What was advertised in a colonial American newspaper 250 years ago today?

“The Landing of – Troops in the Year 1768.”
At the time of the Boston Massacre, more newspapers were published in that city than any other in the colonies. The Boston Chronicle, the Boston Evening-Post, the Boston-Gazette, and the Massachusetts Gazette and Boston Post-Boy all came out on Mondays. Later in the week, the Massachusetts Gazette and Boston Weekly News-Letter and another edition of the Boston Chronicle both came out on Thursdays. The Boston Massacre occurred on a Monday evening, by which time the newspapers usually published on that day had already been distributed to subscribers. That meant that the News-Letter and the Chronicle were the first newspapers to appear after the “BLOODY MASSACRE perpetrated in King-Street, BOSTON on March 5th 1770 by a party of the 29th REG[IMEN]T” (as Paul Revere described the event).
Both carried limited coverage of the Boston Massacre. The Chronicle, notorious for its pro-British sympathies, stated, “We decline at present, giving a particular account of this unhappy affair, as we hear the trial of the unfortunate prisoners [Captain Thomas Preston and eight soldiers] is to come on next week.” The News-Letter issued a Postscript supplement that acknowledged the event but provided only a brief overview. Its publisher, Richard Draper, also tended to support the British perspective, though usually not as vociferously as the publishers of the Chronicle. Draper indicated that “A Number of Gentlemen are collecting Evidences of the whole Transactions, as soon as these are done, an Account will be drawn up and Published in the Papers.” Four days later, Benjamin Edes and John Gill, vocal patriots, published an account of the Boston Massacre and the funeral procession for its victims in the Boston-Gazette, complete with a woodcut depicting the coffins and heavy black borders to denote mourning.

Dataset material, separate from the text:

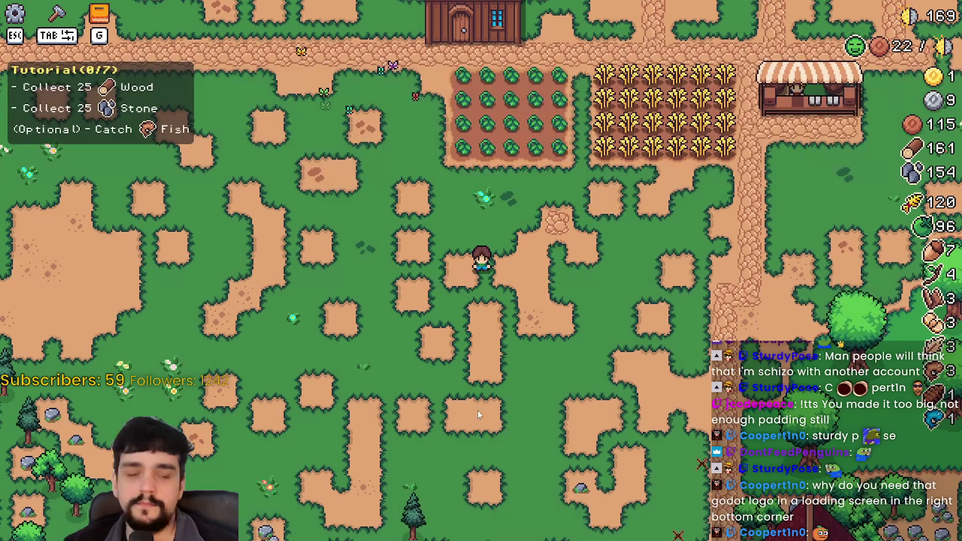
Step: Walk the farmer around a bit more, then pause the game
key("d")
key("w")
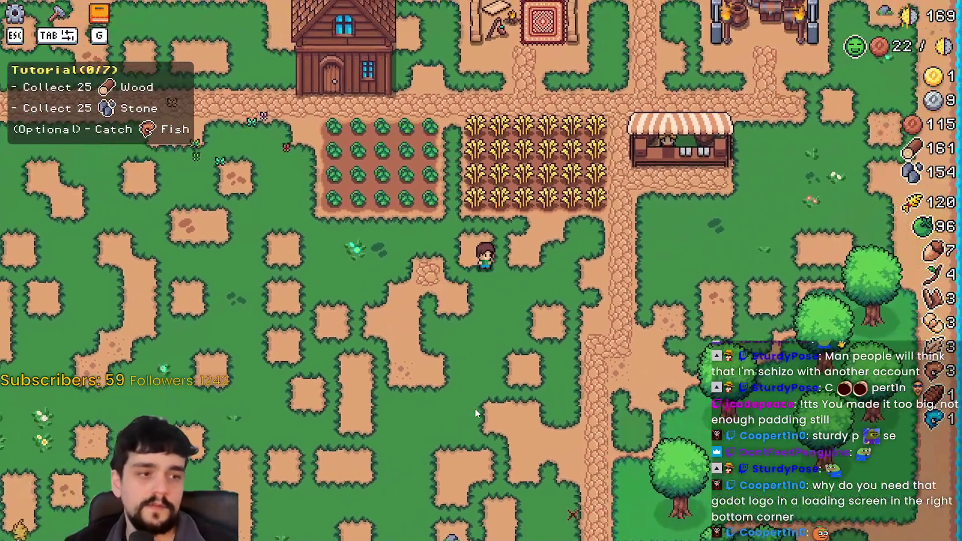
key("a")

In the aftermath of the Boston Massacre, Edes and Gill ran an advertisement for their “North-American ALMANACK, AND Massachusetts REGISTER” in the March 8, 1770, edition of the News-Letter. The list of contents made it clear that the publishers placed far more emphasis on the patriotic propaganda in the register than the astronomical calculations in the almanack, especially more than two months into the new year. Edes and Gill had previously placed the same advertisement for their almanac and register in the News-Letter, but it did not run in the issue of that newspaper that came out immediately before the Boston Massacre. It did reappear in the first edition published after the “tragical Affair,” as Draper described it. Edes and Gill led the list of contents with a description of an illustration of “a Prospective View of the Town of Boston … and the Landing of – Troops in the Year 1768.” Those troops eventually fired on the residents of Boston, killing and wounding many of them in the “Bloody Massacre.” Although coverage of the “Proceedings of that Evening” was tentative and abbreviated in the first issue of the News-Letter after the Boston Massacre, the patriotic tenor of the advertisements for Edes and Gill’s almanack and register took on new urgency in the wake of recent events on King Street.